I am not a huge fan of the line “all things happen for a reason”, because sometimes they are not done for a reason but from a choice. I do believe most things happen for a reason, but having the ability of choice sort of takes away the validity of that blanket statement. Sometimes you choose a crap day over your coffee being made wrong, or you choose a great one by choosing to go outside and in the sun. Either way things happen in a domino affect all because of the energy you decided to bring to the table today.
Luckily nobody was near me yesterday because I chose to sit in my sorrow. Alone, I sulked thinking about how I can not eat, talk, swallow, or breathe correctly. I had surgery the other day (tonsils out), and I was feeling heavily hit with the poor me syndrome. This is ok. I am human. For so reason my expectations of myself in my recovery path exceeded my ability to physically do it. My frustration was more about me not being in control, and less about pain.
Today I woke up with more hope. I can talk a little muppet like, and eat a few things, but I am still lacking taste buds, the ability to enjoy food (everything tastes horrible to me), and swallowing is still an art of conscious thinking for me, not inherent. Sure the 5 lb. weight loss in the 3 days helped drown out the “poor Aimee can’t eat”, but when you love food like I do, it is like watching someone you love walk out of your life temporarily. As I tried sipping a frappachino from my prized franchise that I am devoted to and adore, I wanted to rally for the love to please walk back in my life soon (frappachino into trash).

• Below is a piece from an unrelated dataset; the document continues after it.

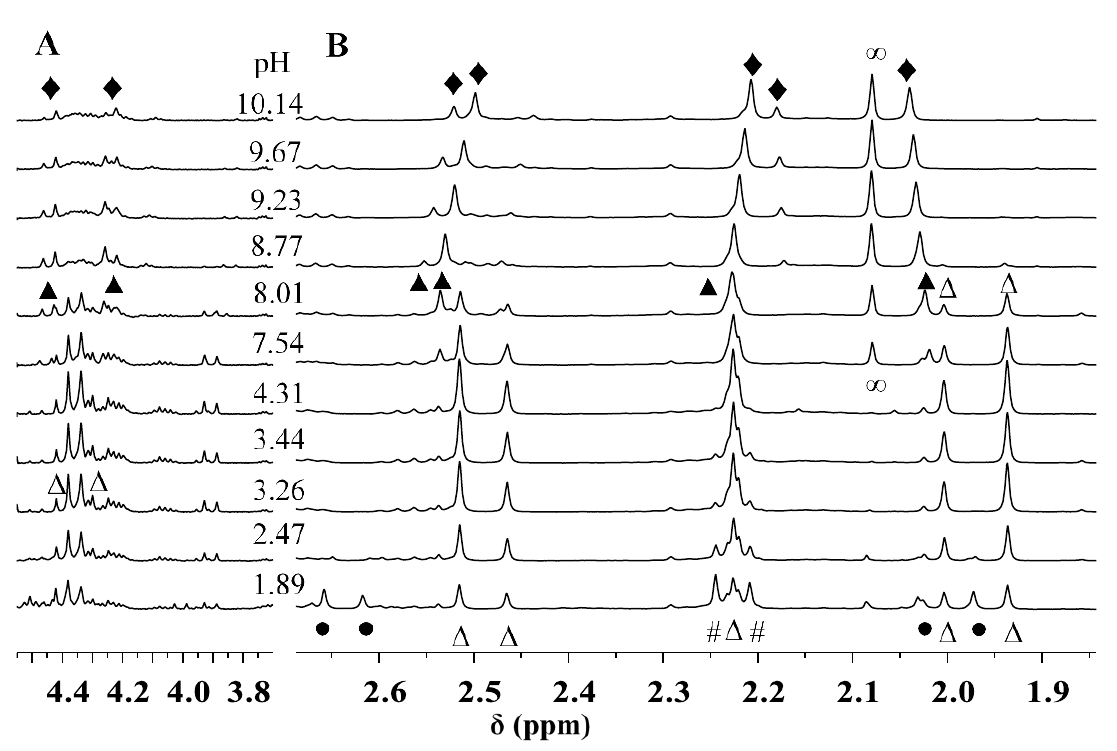
Figure 13. pH-dependence of the NMR signals detected in the [( η 6 - p -cym)Ru] 2+ –L5 system at 2.2:1 metal-ion-to-ligand-ratio, c L5 = 5.0 mM, t = 48 h. Symbols represent the signals belonging to the following species: [M(H 2 O) 3 ] 2+ and [M(Cl) 3 ] – (#), [MH 2 L] 3+ (•), [M 2 L] 3+ (Δ), [M 2 H –1 L ] 2+ ( ▲ ),[M 2 H –2 L ] + ( ♦ ) [M 2 (OH) 3 ] + (∞). The intensity scales are different for ( A ) and ( B ) for clarity.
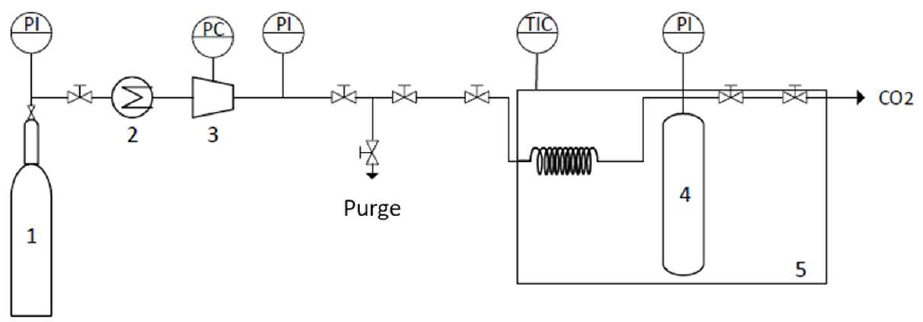
Figure 8. Schematic representation of the scCO 2 drying apparatus: (1) CO 2 tank, (2) Cooler, (3) Compressor, (4) Reactor, and (5) Thermostat water bath.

Life goes on. I didn’t know it could without food. I started to think about all the other things I fill my life up with. Objects, things, places, that I assume I could not live a moment without. The truth of the matter is I CAN! because a. I can choose to , and b. somethings happen for a reason (in this case I lost my taste buds and the ability to use my tongue correctly in order to get rid of a nasty golf-call sized tonsil that could’ve been cancerous).
I am not sure if you can understand how big this revelation is for me. If you know me, you know my love for food runs deep. After experiencing this for a few days I have realized my love of food is not what feeds my soul, or makes me who I am, and it is a mere smidge of what I am (in particular my size pants). I suddenly realized, like anything, I can overcome it.
I am still not psyched about the discomfort I have had the past few days, or the inability to use my mouth the way I would like. Really–(I would have rather had a c-section)–you have no idea what it is like to lose you ability to use your mouth, but, as there always is, there was a greater lesson for a better me.
I am tonsil free. I am also free of the emotional hold I had on food. Food: I still love you, I am sure I will show it when you walk through that door again, but this time I will choose you, instead of making the vital mistake of assuming you are a life line.
See that… a tonsillectomy has made me a better me; for a reason, and for further choices I will freely, and open heartedly make about my own life.